That’s me, the birthday girl at our kitchen table in 1978. If you asked them, I think my parents would tell you that the “know-it-all” in me was born around the time I was blowing out these candles. My baby book tells me one of my favourite expressions at this age was: “As you can see…” Ha! So cute…for a four-year-old.
I was praised for being clever. For me, there was no reward like a grown-up telling me how smart I was. From being able to read when I started kindergarten to wowing my teacher with a University reading level in elementary school, I learned early on to attach my self-worth to my intelligence. When I started to gain weight around age 7, smart became even more important. So did funny. If you’re going to grow up fat, you learn pretty young that you’d better have other attributes to keep you in the world’s good graces.
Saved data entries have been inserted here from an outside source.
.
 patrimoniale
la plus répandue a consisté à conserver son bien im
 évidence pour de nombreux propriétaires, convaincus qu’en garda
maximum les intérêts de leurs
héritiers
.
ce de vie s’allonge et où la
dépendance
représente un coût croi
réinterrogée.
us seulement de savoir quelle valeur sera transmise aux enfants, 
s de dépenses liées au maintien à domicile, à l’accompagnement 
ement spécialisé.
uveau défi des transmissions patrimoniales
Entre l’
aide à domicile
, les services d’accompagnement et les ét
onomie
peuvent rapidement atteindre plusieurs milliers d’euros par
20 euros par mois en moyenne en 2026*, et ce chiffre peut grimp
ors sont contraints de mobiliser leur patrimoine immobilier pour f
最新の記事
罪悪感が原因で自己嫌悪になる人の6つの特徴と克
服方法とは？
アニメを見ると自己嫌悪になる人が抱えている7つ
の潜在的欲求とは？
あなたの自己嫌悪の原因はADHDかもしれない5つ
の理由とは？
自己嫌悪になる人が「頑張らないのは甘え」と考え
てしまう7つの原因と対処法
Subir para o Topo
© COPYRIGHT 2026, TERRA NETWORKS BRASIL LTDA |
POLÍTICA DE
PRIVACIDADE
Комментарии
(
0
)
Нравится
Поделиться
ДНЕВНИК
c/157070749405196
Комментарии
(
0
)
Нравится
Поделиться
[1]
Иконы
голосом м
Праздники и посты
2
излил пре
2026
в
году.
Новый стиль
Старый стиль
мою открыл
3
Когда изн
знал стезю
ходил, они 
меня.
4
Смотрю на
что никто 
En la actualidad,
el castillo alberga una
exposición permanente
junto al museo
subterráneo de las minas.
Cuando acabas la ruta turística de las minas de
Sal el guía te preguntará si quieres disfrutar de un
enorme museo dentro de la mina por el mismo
And so I excelled. Awards and achievements in academics and art. I was a smart, capable, go-to person. A leader. I had all the answers – and I wasn’t afraid to tell you about it. I was also an expert at losing weight. Why shouldn’t I be? I’d lost hundreds of pounds in my life. I knew the facts. There are 80 calories in a medium apple, drink a glass of water before every meal, avoid processed food, diet pop is bad for you, more protein, fewer carbs, a Zumba class burns 1,000 calories, don’t worry about the number, it’s a disease with a spiritual cure, don’t go on a diet, it’s a lifestyle change, don’t eat after 8 p.m., popcorn fills you up.
And every time I lost weight – and then found it again – I was gathering facts, and evidence of one thing I knew for sure: I can’t do this. “Yeah, yeah, yeah, I know, but that doesn’t work for me” became the refrain when someone, anyone, tried to help me with advice – even doctors. Another thing I’d catch myself saying is, “I know HOW to lose weight, I just can’t find a way to motivate myself to do it.” I know, but I can’t. “I know” became an excuse, a barrier and a shield. “I know” went from being an attribute to a handicap.
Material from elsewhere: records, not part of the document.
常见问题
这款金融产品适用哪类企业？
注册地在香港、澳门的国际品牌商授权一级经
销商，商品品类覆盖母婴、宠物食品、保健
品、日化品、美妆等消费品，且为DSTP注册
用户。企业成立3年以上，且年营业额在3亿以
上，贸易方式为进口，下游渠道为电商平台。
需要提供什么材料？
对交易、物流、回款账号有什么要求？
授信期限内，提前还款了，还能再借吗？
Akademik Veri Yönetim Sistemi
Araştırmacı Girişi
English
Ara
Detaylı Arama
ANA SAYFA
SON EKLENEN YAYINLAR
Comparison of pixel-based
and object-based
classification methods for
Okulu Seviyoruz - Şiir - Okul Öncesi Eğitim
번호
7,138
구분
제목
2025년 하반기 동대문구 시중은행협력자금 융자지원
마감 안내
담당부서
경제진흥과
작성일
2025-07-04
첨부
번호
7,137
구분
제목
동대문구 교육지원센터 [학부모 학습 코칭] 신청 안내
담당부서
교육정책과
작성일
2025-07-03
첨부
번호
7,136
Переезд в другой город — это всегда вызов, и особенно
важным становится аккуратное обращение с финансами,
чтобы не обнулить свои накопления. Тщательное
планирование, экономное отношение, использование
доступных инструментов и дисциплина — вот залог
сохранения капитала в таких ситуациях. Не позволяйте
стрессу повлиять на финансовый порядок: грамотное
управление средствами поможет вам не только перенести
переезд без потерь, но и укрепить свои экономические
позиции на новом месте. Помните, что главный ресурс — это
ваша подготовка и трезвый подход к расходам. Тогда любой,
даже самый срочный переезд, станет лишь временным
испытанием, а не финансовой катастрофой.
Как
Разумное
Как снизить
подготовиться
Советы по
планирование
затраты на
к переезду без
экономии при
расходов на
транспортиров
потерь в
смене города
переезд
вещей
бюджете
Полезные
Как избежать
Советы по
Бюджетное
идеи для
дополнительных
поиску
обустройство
There’s a difference between knowledge and wisdom. Knowledge lives in your brain; wisdom lives in your soul. I’ve been making my way through this world with a big brain that has left me with a big (albeit fabulous) butt. So how do I conquer my inner know-it-all and cultivate wisdom? Maybe comes in starting over right here, right now. Maybe going back to before I had all of this “knowledge”and looking at myself, my mind and my body anew will reveal things I couldn’t or wouldn’t see before. Perhaps really hearing what people are saying to me and approaching their words, suggestions and support as if it’s the first time I’ve heard it will open my mind, my relationships and my life. Maybe letting go of my ego will allow me to take hold of my possibilities.
This is what Nourishing Camie is about. I’m not just telling you my story, but also engaging you in it. I seek your support, inspiration, ideas and wisdom. Please share them with me. Tell me your stories, share with me your wisdom. Allow me to learn from you…I promise, I’m ready to listen.